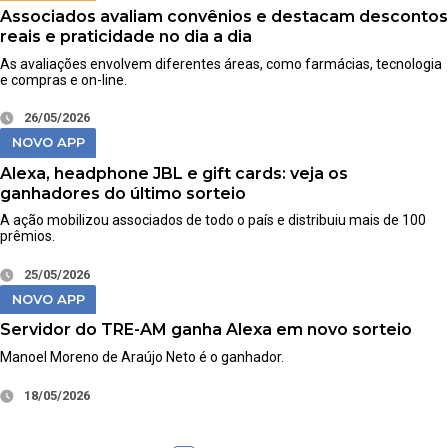
Associados avaliam convênios e destacam descontos
reais e praticidade no dia a dia
As avaliações envolvem diferentes áreas, como farmácias, tecnologia
e compras e on-line.
26/05/2026
NOVO APP
Alexa, headphone JBL e gift cards: veja os
ganhadores do último sorteio
A ação mobilizou associados de todo o país e distribuiu mais de 100
prêmios.
25/05/2026
NOVO APP
Servidor do TRE-AM ganha Alexa em novo sorteio
Manoel Moreno de Araújo Neto é o ganhador.
18/05/2026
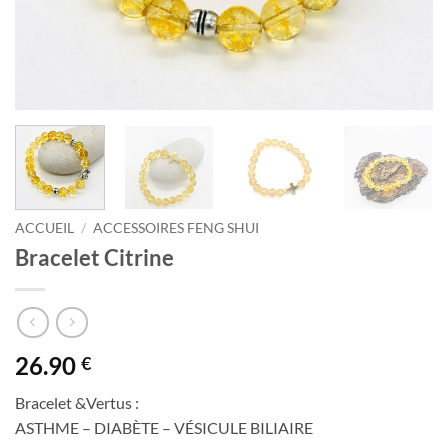
ACCUEIL
/
ACCESSOIRES FENG SHUI
Bracelet Citrine
26.90
€
Bracelet &Vertus :
ASTHME – DIABÈTE – VÉSICULE BILIAIRE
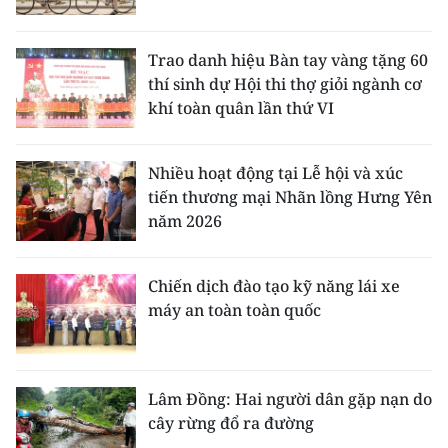
Trao danh hiệu Bàn tay vàng tặng 60
thí sinh dự Hội thi thợ giỏi ngành cơ
khí toàn quân lần thứ VI
Nhiều hoạt động tại Lễ hội và xúc
tiến thương mại Nhãn lồng Hưng Yên
năm 2026
Chiến dịch đào tạo kỹ năng lái xe
máy an toàn toàn quốc
Lâm Đồng: Hai người dân gặp nạn do
cây rừng đổ ra đường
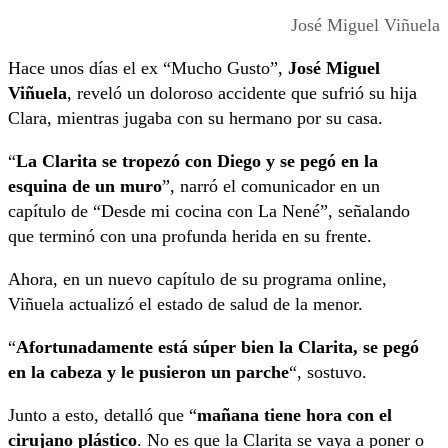
José Miguel Viñuela
Hace unos días el ex “Mucho Gusto”,
José Miguel
Viñuela
, reveló un doloroso accidente que sufrió su hija
Clara, mientras jugaba con su hermano por su casa.
“
La Clarita se tropezó con Diego y se pegó en la
esquina de un muro
”, narró el comunicador en un
capítulo de “Desde mi cocina con La Nené”, señalando
que terminó con una profunda herida en su frente.
Ahora, en un nuevo capítulo de su programa online,
Viñuela actualizó el estado de salud de la menor.
“
Afortunadamente está súper bien la Clarita, se pegó
en la cabeza y le pusieron un parche
“, sostuvo.
Junto a esto, detalló que “
mañana tiene hora con el
cirujano plástico
. No es que la Clarita se vaya a poner o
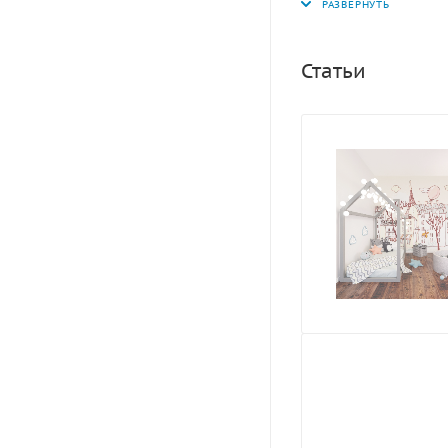
Статьи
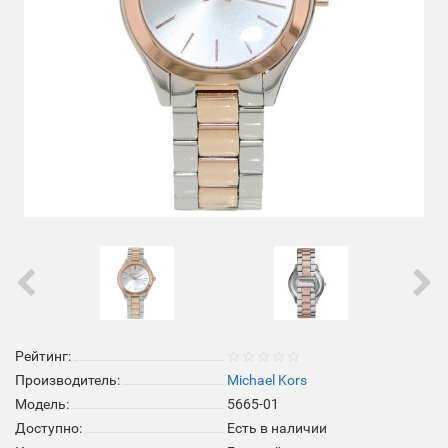
Рейтинг:
Производитель:
Michael Kors
Модель:
5665-01
Доступно:
Есть в наличии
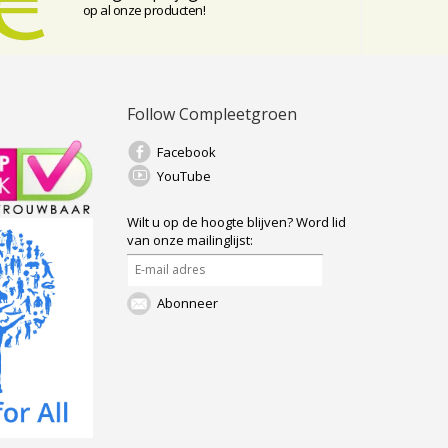
op al onze producten!
Follow Compleetgroen
Facebook
YouTube
Wilt u op de hoogte blijven?
Word lid
van onze mailinglijst:
Abonneer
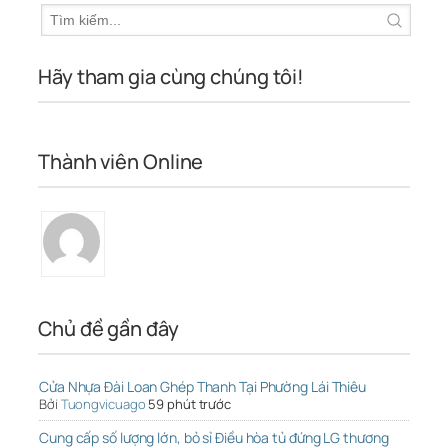
Hãy tham gia cùng chúng tôi!
Thành viên Online
Chủ đề gần đây
Cửa Nhựa Đài Loan Ghép Thanh Tại Phường Lái Thiêu
Bởi
Tuongvicuago
59 phút trước
Cung cấp số lượng lớn, bỏ sỉ Điều hòa tủ đứng LG thương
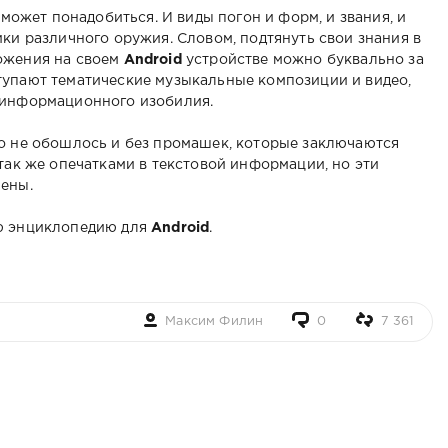
 может понадобиться. И виды погон и форм, и звания, и
ики различного оружия. Словом, подтянуть свои знания в
ожения на своем
Android
устройстве можно буквально за
тупают тематические музыкальные композиции и видео,
 информационного изобилия.
но не обошлось и без промашек, которые заключаются
так же опечатками в текстовой информации, но эти
лены.
ую энциклопедию для
Android
.
Максим Филин
0
7 361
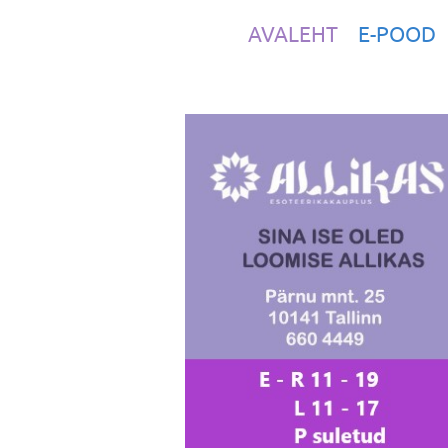
AVALEHT
E-POOD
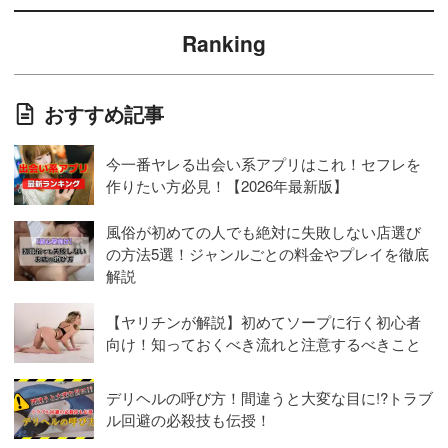
Ranking
おすすめ記事
今一番ヤレる出会い系アプリはこれ！セフレを
作りたい方必見！【2026年最新版】
風俗が初めての人でも絶対に失敗しない店選び
の方法5選！ジャンルごとの料金やプレイを徹底
解説
【ヤリチンが解説】初めてソープに行く初心者
向け！知っておくべき流れと注意するべきこと
デリヘルの呼び方！間違うと大変な目に!?トラブ
ル回避の必殺技も伝授！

==========

> **WHAT YOU ARE ASKED TO DO**
Using the data above, transcribe exactly the lines between those containing "Ahora, en un" and "но не обошлось", inclusive, and leave every picture behind.

> **EXERCISE RESPONSE**
Ahora, en un nuevo capítulo de su programa online,
Viñuela actualizó el estado de salud de la menor.
“
Afortunadamente está súper bien la Clarita, se pegó
en la cabeza y le pusieron un parche
“, sostuvo.
Junto a esto, detalló que “
mañana tiene hora con el
cirujano plástico
. No es que la Clarita se vaya a poner o
Статьи
Рейтинг:
Производитель:
Michael Kors
Модель:
5665-01
Доступно:
Есть в наличии
op al onze producten!
Follow Compleetgroen
Facebook
YouTube
Wilt u op de hoogte blijven?
Word lid
van onze mailinglijst:
Abonneer
Hãy tham gia cùng chúng tôi!
Thành viên Online
Chủ đề gần đây
Cửa Nhựa Đài Loan Ghép Thanh Tại Phường Lái Thiêu
Bởi
Tuongvicuago
59 phút trước
Cung cấp số lượng lớn, bỏ sỉ Điều hòa tủ đứng LG thương
 может понадобиться. И виды погон и форм, и звания, и
ики различного оружия. Словом, подтянуть свои знания в
ожения на своем
Android
устройстве можно буквально за
тупают тематические музыкальные композиции и видео,
 информационного изобилия.
но не обошлось и без промашек, которые заключаются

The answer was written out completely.